Though Jacques Tourneur directed I Walked With A Zombie in 1943, it was not until 1968 that the idea of zombie movies truly had its breakthrough with George A. Romero's Night of the Living Dead. Tourneur's film was about the traditional perception of the zombie, a corpse reanimated by Caribbean voodoo magic, but it was Romero's concept of zombies — dead people rising from their graves and stumbling around looking for flesh to eat and more hapless humans to "zombify" — that captured audiences' imaginations. Marking the 40th anniversary of the modern zombie movie, the Denver Film Society presents a tribute to the subgenre in their currently running series The Dead Of Summer.
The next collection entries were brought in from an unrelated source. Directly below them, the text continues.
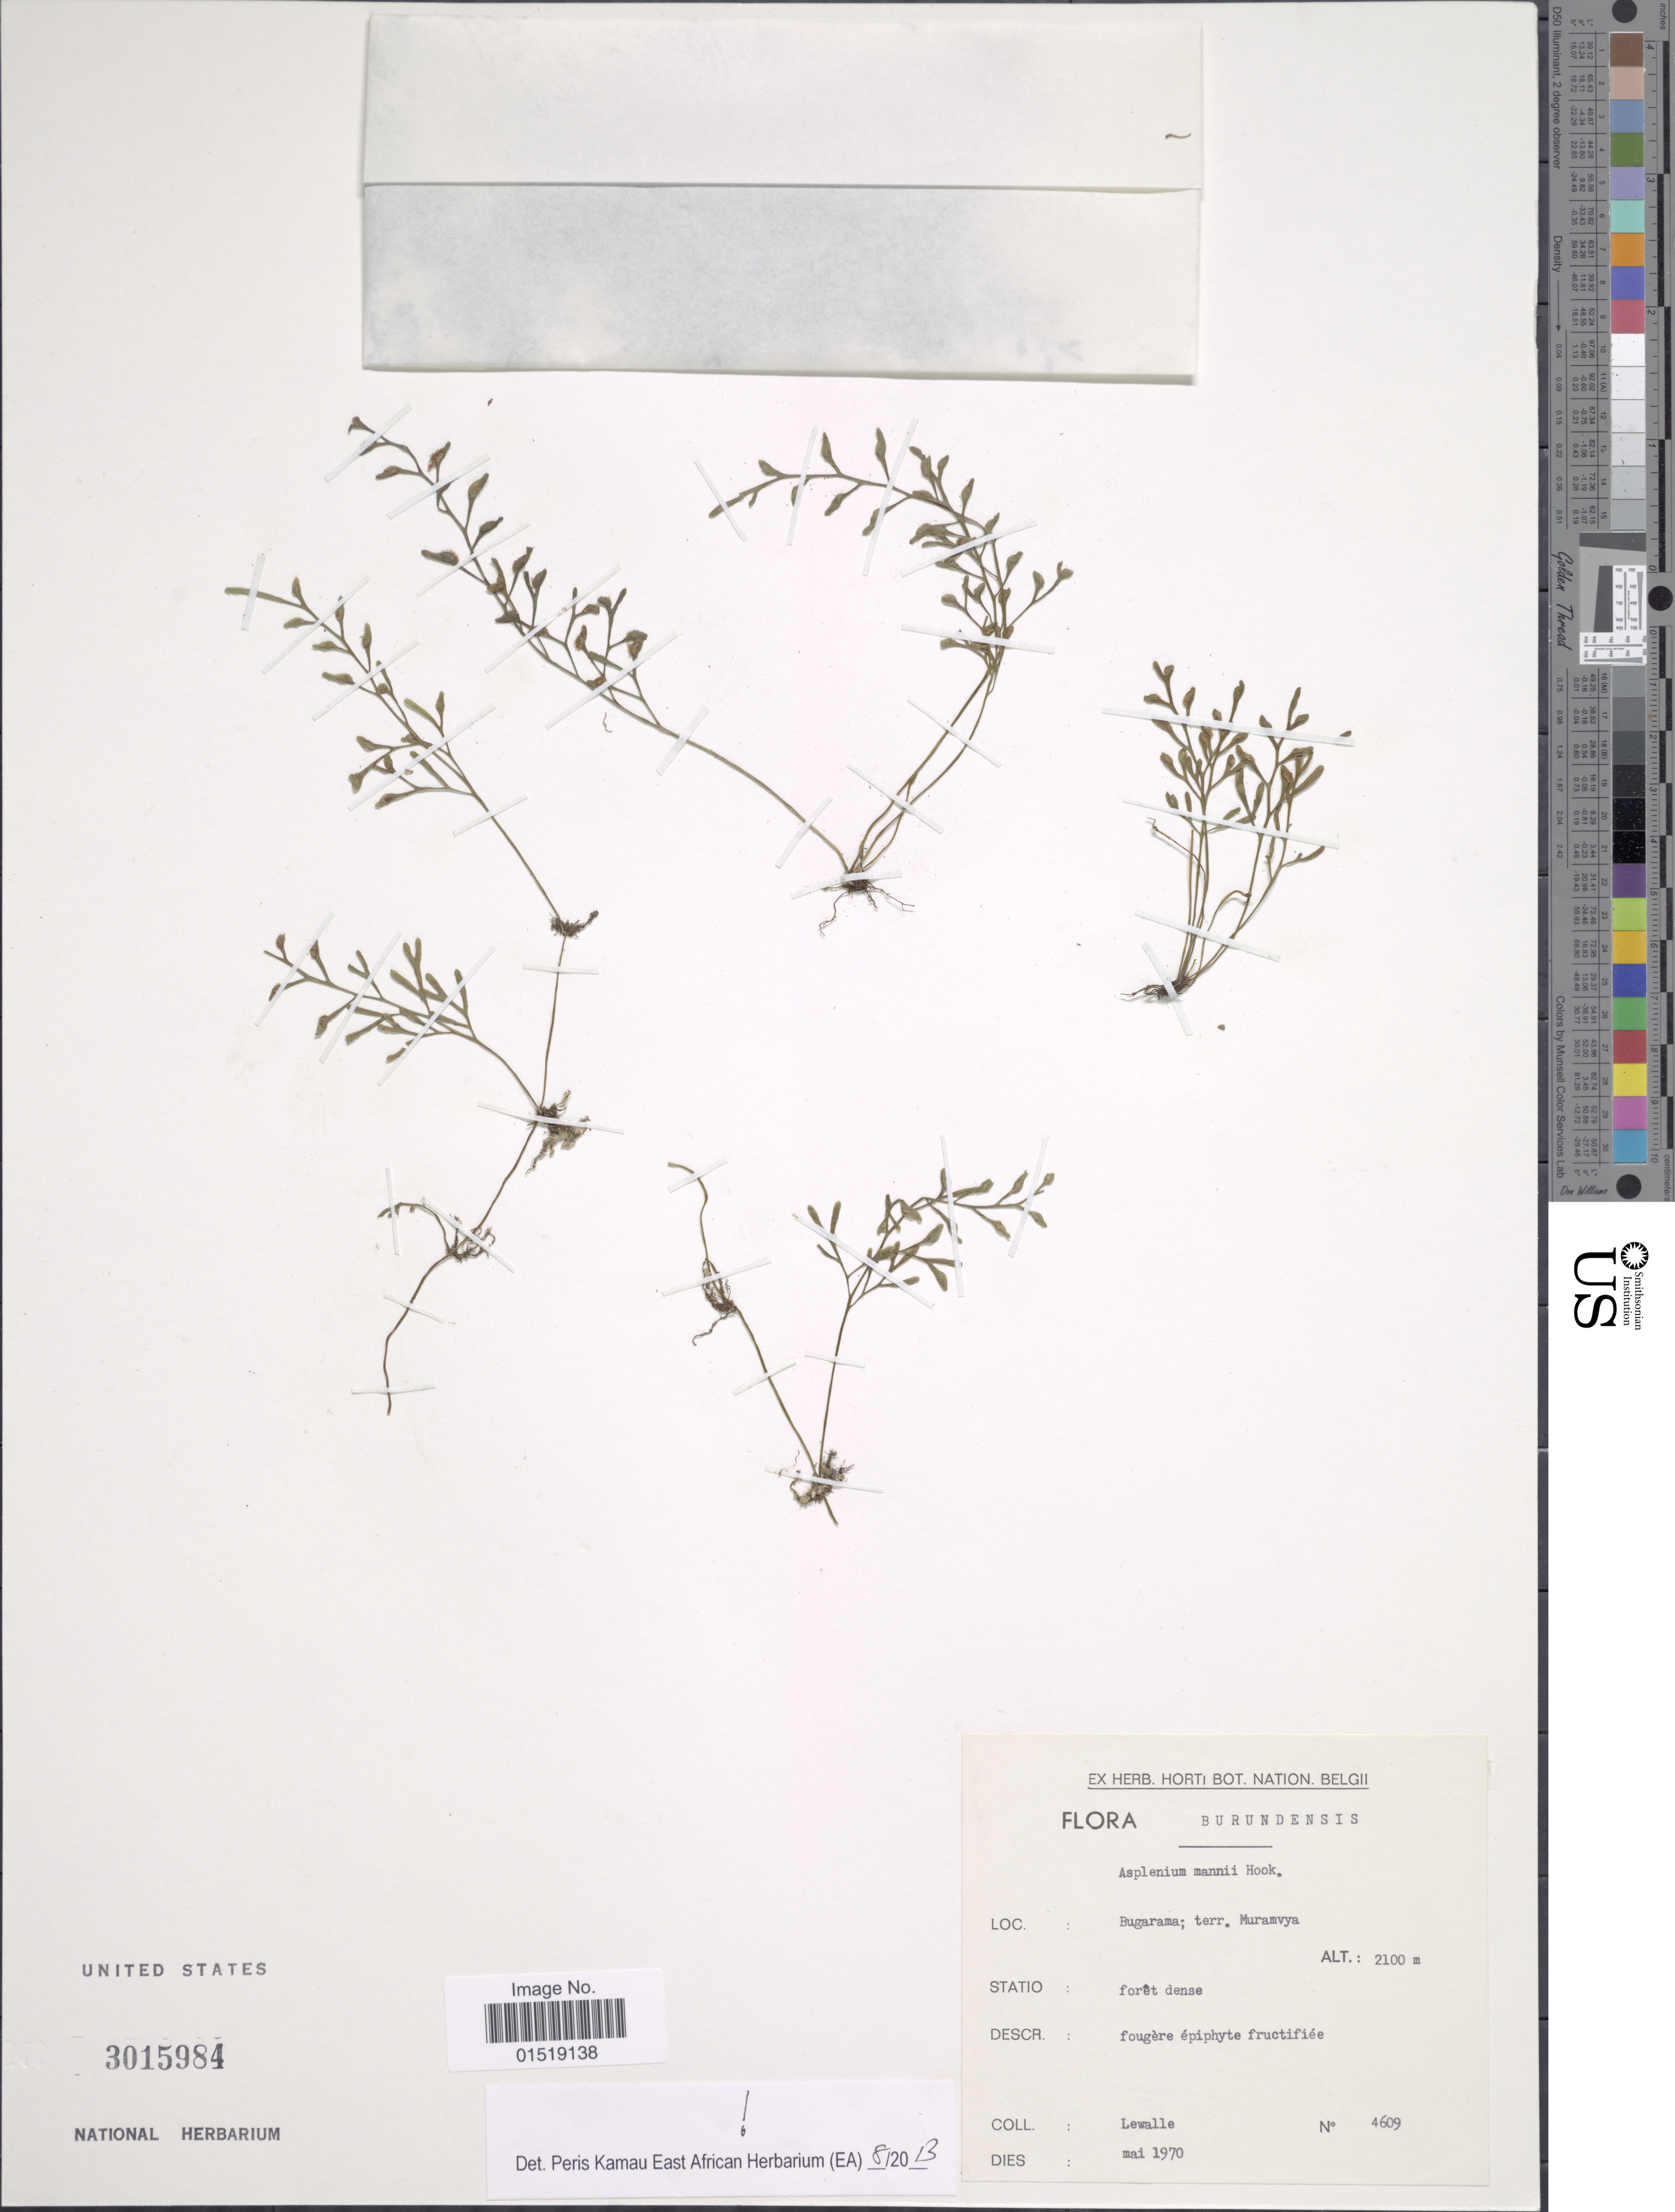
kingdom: Plantae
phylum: Tracheophyta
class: Polypodiopsida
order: Polypodiales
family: Aspleniaceae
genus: Asplenium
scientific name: Asplenium mannii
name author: Hook.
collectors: Lewalle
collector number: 4609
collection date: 1970-05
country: Burundi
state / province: Muramvya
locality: Burundensis. Bugarama; terr. Muramvya.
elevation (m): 2100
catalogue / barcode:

And there's a lot for viewers to get their teeth stuck into: the premiere of zombie prom movie Dance of the Dead, another high school set flick, the zombie romantic comedy (or "zom rom com"!) My Boyfriend's Back directed by actor-director Bob Balaban, and Night of the Creeps, a comedy about a grave-robbing college prank that goes gruesomely wrong. Closing out the season is a particular treat, namely an early screening of the legendary photographer and filmmaker Bruce La Bruce's new film, Otto; Or, Up With Dead People, a gay existential zombie comedy that has charmed festival audiences since it premiered at Sundance earlier this year.

 
 

Until August 31, 2008

Dances With Films

Los Angeles, CA

Dances With Films
Film festivals today must increasingly rely on star power to attract people to attend their screenings, and even Sundance — the daddy of indie film festivals — turns Park City into a hub of celebrities every January. The upshot of this focus on the name above the title has resulted in certain films being unfairly overlooked, however one film festival exists solely to right this wrong and redress the balance at least a little bit. Dances With Films, founded a decade ago by Leslee Scallon and Michael Trent, makes it a rule that every film must not be directed by or starring established talents with the intention that the festival will act as a place of discovery where budding talent will be fostered. The festival has an impressive policy of watching each submission in its entirety (there were 1500 last year), and also tries to build lasting relationships with its filmmakers, as evidenced by its final days being made up of new work by DWF alumni. The names of the talent and the movies at this year's festival may not be familiar to people now, but Scallon and Trent strongly believe that won't be the case for long.